■ The problem:
Locate the string "linecap" in the records below. Copy every line where it occurs.

■ Records for this exercise:
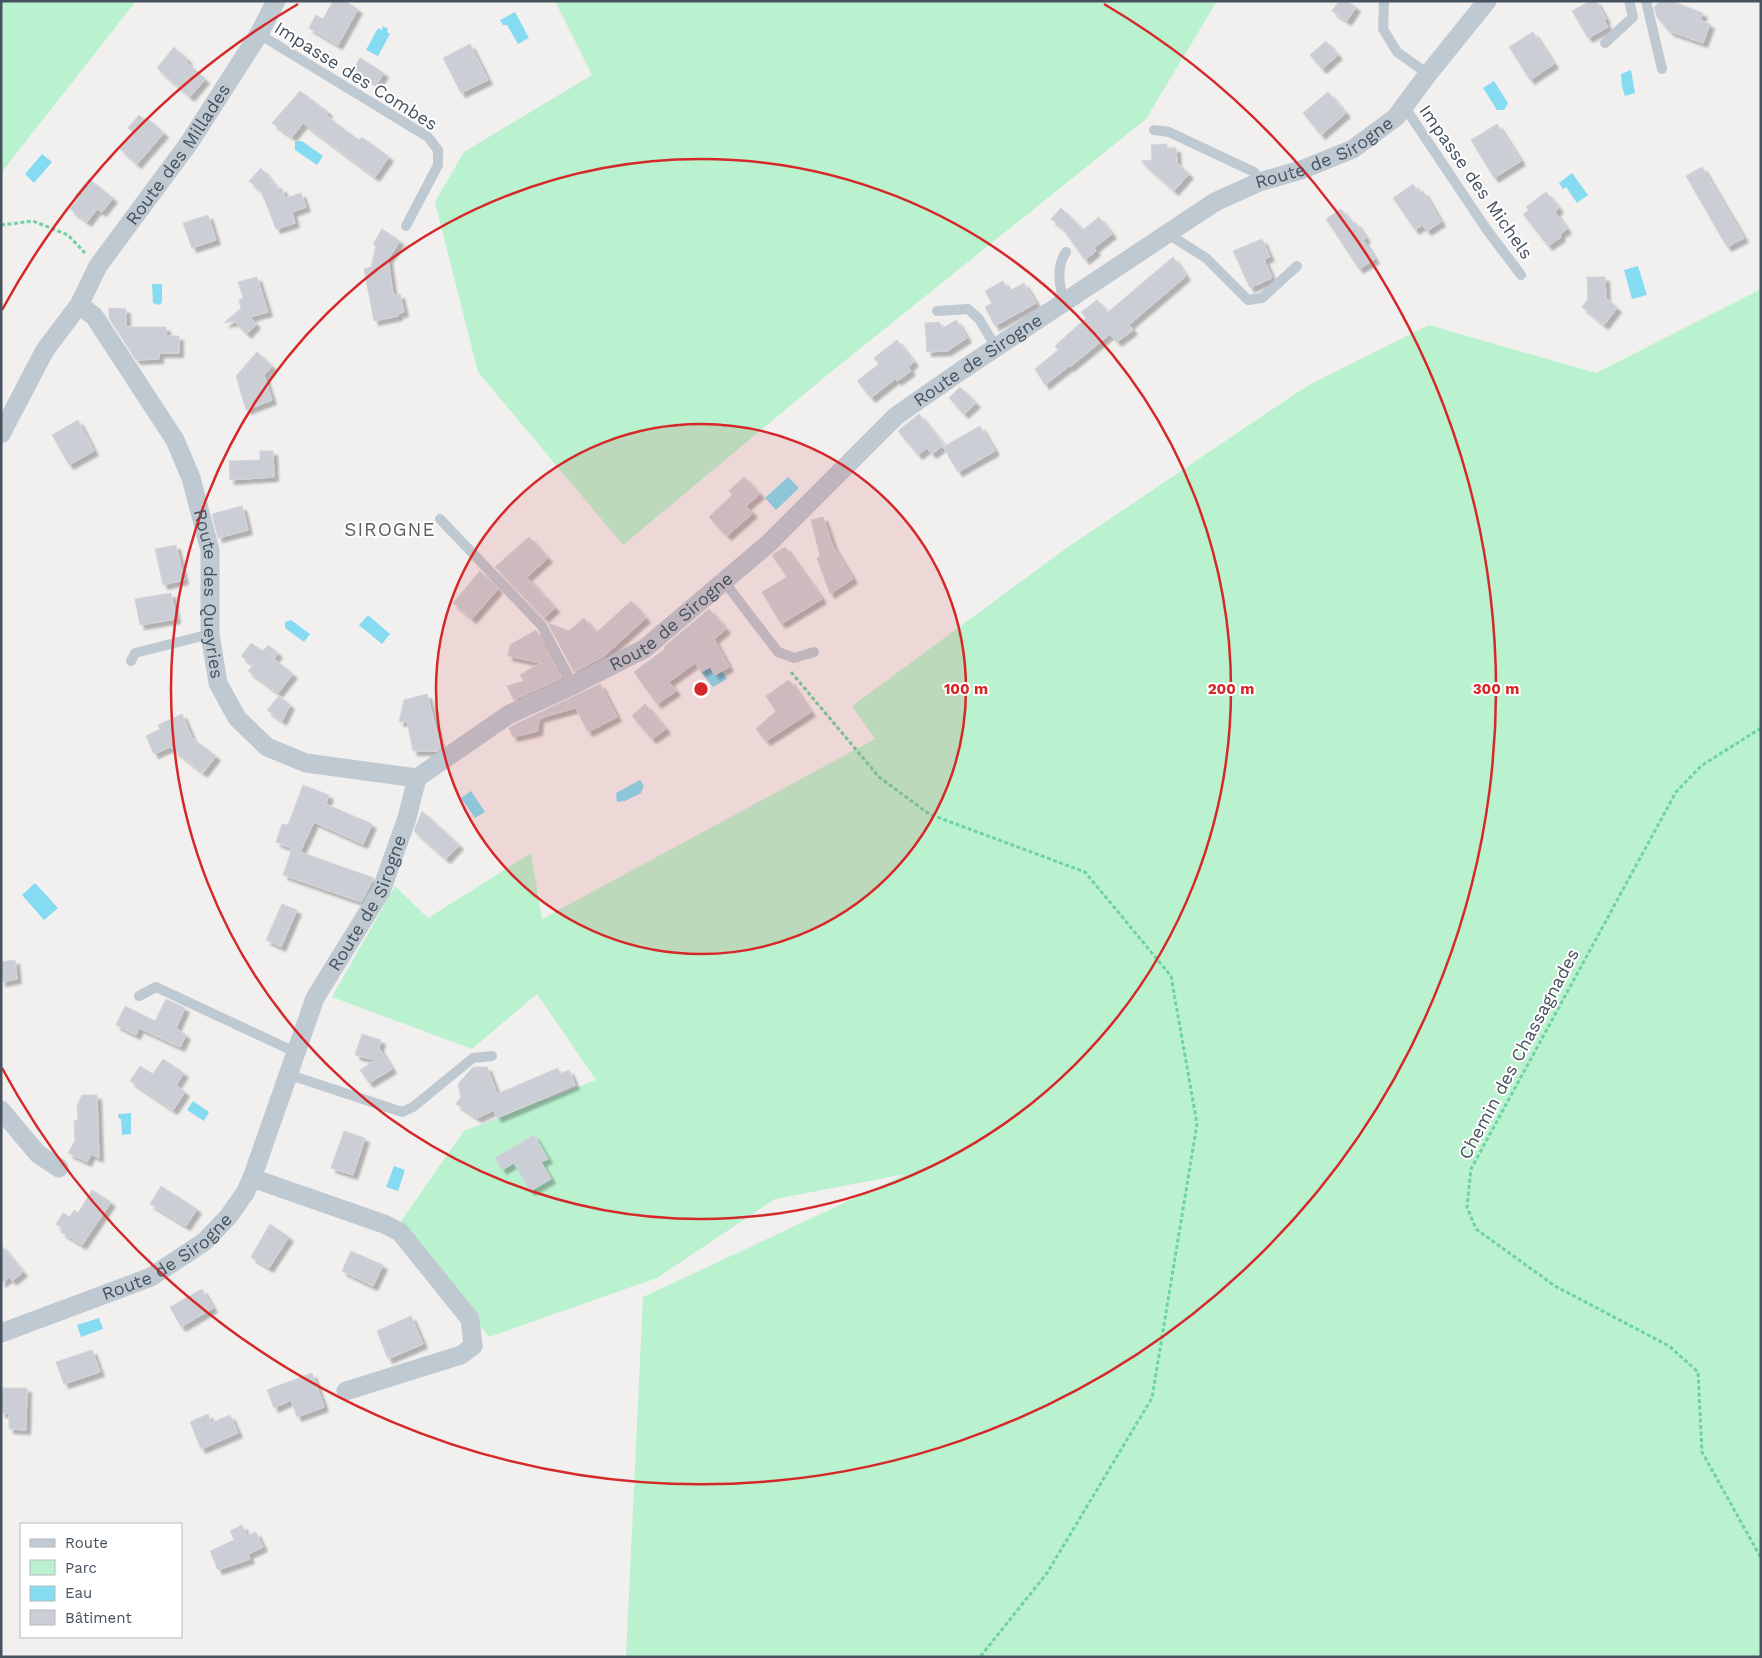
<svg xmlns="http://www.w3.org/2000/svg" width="1762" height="1658" font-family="'Work Sans',sans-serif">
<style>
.green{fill:#baf2d0}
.water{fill:#85dbf2}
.building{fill:#cbced4;stroke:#d2d5db;filter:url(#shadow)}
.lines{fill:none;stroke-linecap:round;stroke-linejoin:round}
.path{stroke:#70d2a2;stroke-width:3;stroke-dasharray:4 2.5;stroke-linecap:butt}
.service{stroke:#bfc9d2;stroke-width:10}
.minor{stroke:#bfc9d2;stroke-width:19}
.ring{fill:none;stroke:#d62828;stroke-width:2.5}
.labels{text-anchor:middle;stroke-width:4;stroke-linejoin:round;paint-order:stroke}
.street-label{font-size:18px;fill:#46525e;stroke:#fff}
.neighbourhood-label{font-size:19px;letter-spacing:1px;fill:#5b5f64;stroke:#fff}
.centre{fill:#d62828;stroke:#fff;stroke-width:2.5}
.ring-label{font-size:15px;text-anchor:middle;font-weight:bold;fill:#d62828;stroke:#fff;stroke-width:4;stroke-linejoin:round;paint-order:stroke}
</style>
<defs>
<filter id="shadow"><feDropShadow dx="4.5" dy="4.5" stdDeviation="1" flood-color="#0004"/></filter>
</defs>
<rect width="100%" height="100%" fill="#f2efef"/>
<path class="green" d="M1 1H136L1 173Z
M555 1H1217L1146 119 826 376 623 545 478 372 435 202 464 152 592 75Z
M1761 289V1657H626L643 1297 906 1174 775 1199 657 1278 489 1337 401 1221 464 1131 596 1080 537 994 472 1049 332 997 395 886 428 918 531 853 542 919 875 739 852 706 1068 547 1307 386 1429 325 1596 373Z"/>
<path class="water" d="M515 12 529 38 518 44 507 25H503L500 20Z
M383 26 388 29 387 32 390 34 378 56 366 50 378 28 382 30Z
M1631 70 1635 93 1625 96 1622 87 1621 74Z
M1494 81 1508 103 1504 110H1497L1483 88Z
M302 141 323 156 317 165 295 150V142Z
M42 154 52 162 34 183 25 174Z
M1572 173 1588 195 1577 203 1566 187 1563 189 1559 183Z
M1638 266 1647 295 1632 299 1624 270Z
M152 284H162V303L158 305 153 303Z
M788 477 799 488 776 510 765 498Z
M368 615 390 634 382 644 359 625Z
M291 620 310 634 304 642 285 628V622Z
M710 667 715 675 722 671 727 679 713 687 701 672Z
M640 780 644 786 641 793 625 801 617 802 616 793Z
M471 791 485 812 475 818 461 798Z
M35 883 58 908 44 920 22 895Z
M193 1101 209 1112 204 1121 187 1110Z
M131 1113V1134L122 1135 121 1119H119L118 1114Z
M394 1166 405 1170 398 1191 386 1187Z
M99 1318 103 1329 81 1337 77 1325Z"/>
<path class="building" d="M333 1H344L358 9 338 45 309 28 316 15 323 19Z
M1339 1H1347L1356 7 1347 21 1332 11Z
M1590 1H1596L1606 19 1604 20 1608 27 1588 38 1572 11Z
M1661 1H1671L1703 13 1700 20 1710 24 1703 43 1669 31 1657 17 1654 7Z
M1533 32 1554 64 1530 80 1509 47Z
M1326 41 1338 55 1322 69 1310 55Z
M470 44 488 80 461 93 443 58Z
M174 47 188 60 186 62 205 79 190 97 157 68Z
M360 58 384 73 377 84 353 70Z
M300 91 328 112 326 115 341 127 359 140 362 137 389 157 375 177 303 123 292 137 272 123Z
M1328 92 1346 113 1321 135 1303 113Z
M139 115 145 120 147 118 164 133 137 164 120 149 134 133 128 128Z
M1497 124 1521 161 1494 178 1471 140Z
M1167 144V148H1176L1177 163 1189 174 1174 191 1141 161 1152 160 1151 145Z
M1702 167 1744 238 1727 247 1686 176Z
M261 168 278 189 282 188 285 198 301 193 306 207 292 212 295 223 276 229 261 191 249 181Z
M89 179 113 198 102 212 97 209 87 222 70 209 78 199 75 196Z
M1413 184 1419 193 1423 191 1441 222 1427 231 1422 225 1415 230 1393 198Z
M1546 192 1559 208 1555 212 1567 229 1560 234 1561 237 1548 246 1523 214 1529 210 1526 207Z
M1061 208 1083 230 1099 217 1112 234 1094 248 1096 251 1085 260 1062 228 1051 219Z
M1341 209 1352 224 1355 222 1366 238 1363 240 1375 259 1359 269 1326 219Z
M208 215 216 240 192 248 183 223Z
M382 229 400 241 388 259 393 295 400 294 404 312 397 314 398 316 374 321 364 269 371 267 376 246 373 244Z
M1262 239 1270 257 1264 259 1272 278 1250 288 1233 251Z
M1173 257 1186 276 1129 325 1133 330 1117 342 1110 334 1070 367 1069 366 1045 385 1035 369 1058 350 1055 346 1086 318 1081 312 1097 300 1108 312Z
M257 277 268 312 250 317 256 324 247 334 234 321 224 323 241 308 239 300 243 298 238 282Z
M1587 277H1605L1606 298 1617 308 1604 325 1582 307 1588 299Z
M1003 281 1009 291 1024 283 1036 303 995 326 985 307 992 303 985 291Z
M109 308 126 309V327H166V336H179V353H159V359L136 360 109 318Z
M956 320 967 338 947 351 927 352 925 323 939 322 943 328Z
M897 340 914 362 908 367 911 371 897 381 895 379 871 398 857 381 879 364 874 358Z
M257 352 272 366 264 375 272 400 246 410 236 376Z
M960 387 976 403 964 414 949 398Z
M919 414 944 445 932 454 927 448 918 455 898 431Z
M78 420 94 451 69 465 52 435Z
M980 426 995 451 958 472 943 447Z
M260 451H273L274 477 230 480 229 461 260 460Z
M744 477 760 494 746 506 753 513 727 536 709 517 732 495 729 491Z
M242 506 248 530 218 538 212 514Z
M823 517 833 546 853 579 830 594 817 558 820 556 811 520Z
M529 537 548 558 527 577 555 608 544 618 495 567Z
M176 545 184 580 163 585 155 549Z
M785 547 822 599 781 624 762 592 787 577 772 555Z
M480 571 498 589 472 619 453 603Z
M171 593 176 619 140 625 135 599Z
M631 601 646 618 603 657 574 672 548 623 569 631 584 618 596 633Z
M709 609 726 629 714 639 729 667 715 675 710 667 701 672 695 663 669 682 676 691 657 704 634 672 665 649 664 647Z
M536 630 562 678 514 700 507 686 524 681 520 675 540 663 508 656 510 645Z
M251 643 263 651 268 645 278 653 274 659 293 674 278 693 248 671 253 665 241 656Z
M789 680 811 712 766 741 756 729 776 711 766 696Z
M600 684 617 717 588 732 576 708 539 718 538 731 513 737 509 728 514 725Z
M427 694 441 748 437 751H413L407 721 399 722 404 700Z
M279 696 290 705 282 721 267 710Z
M645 704 666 729 652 739 632 716Z
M182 714 192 738 216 756 203 773 170 747 154 754 146 736 160 729 158 725Z
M303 785 329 795 326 804 372 824 363 844 314 822 300 852 374 878 361 902 283 875 292 849 295 850 276 842 282 824 288 825Z
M422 811 459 845 446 859 414 831Z
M282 904 297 910 281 947 266 940Z
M15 960 17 979 1 982V962Z
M166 999 185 1008 176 1028 186 1035 180 1047 139 1028 136 1035 116 1025 125 1006 155 1021Z
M362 1034 381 1040 379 1048 392 1069 369 1083 360 1070 375 1060 355 1055Z
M163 1059 184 1073 176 1085 185 1092 173 1110 130 1081 140 1066 153 1074Z
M473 1067H487L497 1094 558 1068 560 1074 569 1070 575 1085 497 1118 494 1110 477 1118 456 1104 461 1097 458 1084Z
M82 1095H97L99 1158 91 1154 87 1162 68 1153 75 1141 74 1121 78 1120 77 1106Z
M344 1131 365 1138 353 1175 331 1168Z
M534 1135 548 1159 541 1162 551 1179 530 1191 514 1163 502 1170 495 1158Z
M161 1186 197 1209 186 1226 150 1204Z
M92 1190 111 1202 82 1245 61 1232 62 1228 56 1224 63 1213 70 1217 74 1210 78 1213Z
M270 1224 289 1237 269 1268 251 1257Z
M1 1245 23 1272 12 1281 9 1277 1 1283Z
M351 1251 383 1265 373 1286 342 1271Z
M202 1289 213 1308 181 1327 170 1307Z
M411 1316 423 1344 388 1359 377 1331Z
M92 1350 100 1372 64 1384 56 1362Z
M312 1373 324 1407 297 1417 291 1400 274 1408 267 1390Z
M1 1388H27L26 1430 9 1429V1413H1Z
M208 1414 211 1423 230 1415 238 1433 201 1449 190 1422Z
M242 1525 247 1536 256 1532 263 1547 248 1554 250 1559 218 1570 210 1551 234 1540 230 1531Z"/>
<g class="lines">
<path class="path" d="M1 225 33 221 68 235 85 253
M791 672 879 777 929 814 1085 872 1171 976 1197 1124 1152 1398 1047 1573 980 1657
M1761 728 1701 766 1676 792 1471 1169 1467 1207 1476 1229 1555 1286 1669 1346 1698 1372 1702 1452 1761 1558"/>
<path class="service" d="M1384 1 1383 29 1397 52 1428 74
M1646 1 1662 69
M259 34 428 137 438 150V165L406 226
M1605 43 1633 17 1629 1
M1404 106 1487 230 1521 275
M1154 130 1169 132 1254 172 1259 182
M1168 234 1206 258 1248 300 1262 298 1297 266
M1064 302C1059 284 1056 267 1066 252
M937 311 968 309 979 319 996 347
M440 519 542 626 573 685
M723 580 778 652 794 658 814 652
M131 661 135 653 210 634
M139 996 156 987 295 1052
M287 1074 402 1112 413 1107 473 1058 492 1056"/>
<g class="minor">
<path id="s1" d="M79 305 94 316 175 440 191 478 210 550V634L218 683 237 718 267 747 306 763 417 778"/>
<path id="s2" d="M1 434 45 350 79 305 98 266 189 143 259 34 276 1"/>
<path d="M1 1110 38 1154 59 1168"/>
<path d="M252 1178 384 1224 400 1232 470 1319 473 1346 461 1355 346 1391"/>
<path id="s3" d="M1 1333 151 1277 204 1242 228 1217 245 1193 252 1178 315 998 381 891 407 818 417 778 508 715 573 685 644 649 768 544 896 416 962 370 1215 202 1259 182 1301 170 1353 149 1396 117 1428 74 1487 1"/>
</g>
</g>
<circle cx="701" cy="689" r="265" fill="#d62828" fill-opacity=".12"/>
<g class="ring">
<circle cx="701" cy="689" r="265"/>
<circle cx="701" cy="689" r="530"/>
<path d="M2 310A795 795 0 0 1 298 4M1104 4A795 795 0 1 1 2 1068"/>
</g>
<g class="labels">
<g class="street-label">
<text transform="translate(356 76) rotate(32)" y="6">Impasse des Combes</text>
<text dy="6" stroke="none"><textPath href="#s3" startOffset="1849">Route de Sirogne</textPath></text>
<text dy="6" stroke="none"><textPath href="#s2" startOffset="332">Route des Millades</textPath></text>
<text transform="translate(1476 182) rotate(55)" y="6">Impasse des Michels</text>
<text dy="6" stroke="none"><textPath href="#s3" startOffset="1444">Route de Sirogne</textPath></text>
<text dy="6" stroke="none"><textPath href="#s1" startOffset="326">Route des Queyries</textPath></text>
<text dy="6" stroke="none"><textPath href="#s3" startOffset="1039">Route de Sirogne</textPath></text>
<text dy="6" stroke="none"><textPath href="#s3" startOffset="604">Route de Sirogne</textPath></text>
<text transform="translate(1519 1054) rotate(-62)" y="6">Chemin des Chassagnades</text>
<text dy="6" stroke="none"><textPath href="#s3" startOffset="184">Route de Sirogne</textPath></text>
</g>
<g class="neighbourhood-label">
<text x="390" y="536">SIROGNE</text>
</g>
</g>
<circle cx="701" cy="689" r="8" class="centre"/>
<g class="ring-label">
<text x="966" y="694">100 m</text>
<text x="1231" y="694">200 m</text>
<text x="1496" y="694">300 m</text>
</g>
<rect width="1762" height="1658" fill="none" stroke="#46525e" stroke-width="5"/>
<rect x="20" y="1523" width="162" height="115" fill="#ffffff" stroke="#b5babf"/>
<rect x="30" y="1539" width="25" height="8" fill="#bfc9d2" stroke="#b5babf"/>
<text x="65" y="1548" font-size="15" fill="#46525e">Route</text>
<rect x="30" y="1560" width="25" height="15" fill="#baf2d0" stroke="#b5babf"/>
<text x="65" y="1573" font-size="15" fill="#46525e">Parc</text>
<rect x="30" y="1586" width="25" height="15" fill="#85dbf2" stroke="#b5babf"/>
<text x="65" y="1598" font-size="15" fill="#46525e">Eau</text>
<rect x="30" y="1610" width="25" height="15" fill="#cbced4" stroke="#b5babf"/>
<text x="65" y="1623" font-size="15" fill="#46525e">Bâtiment</text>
</svg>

■ Finished task:
.lines{fill:none;stroke-linecap:round;stroke-linejoin:round}
.path{stroke:#70d2a2;stroke-width:3;stroke-dasharray:4 2.5;stroke-linecap:butt}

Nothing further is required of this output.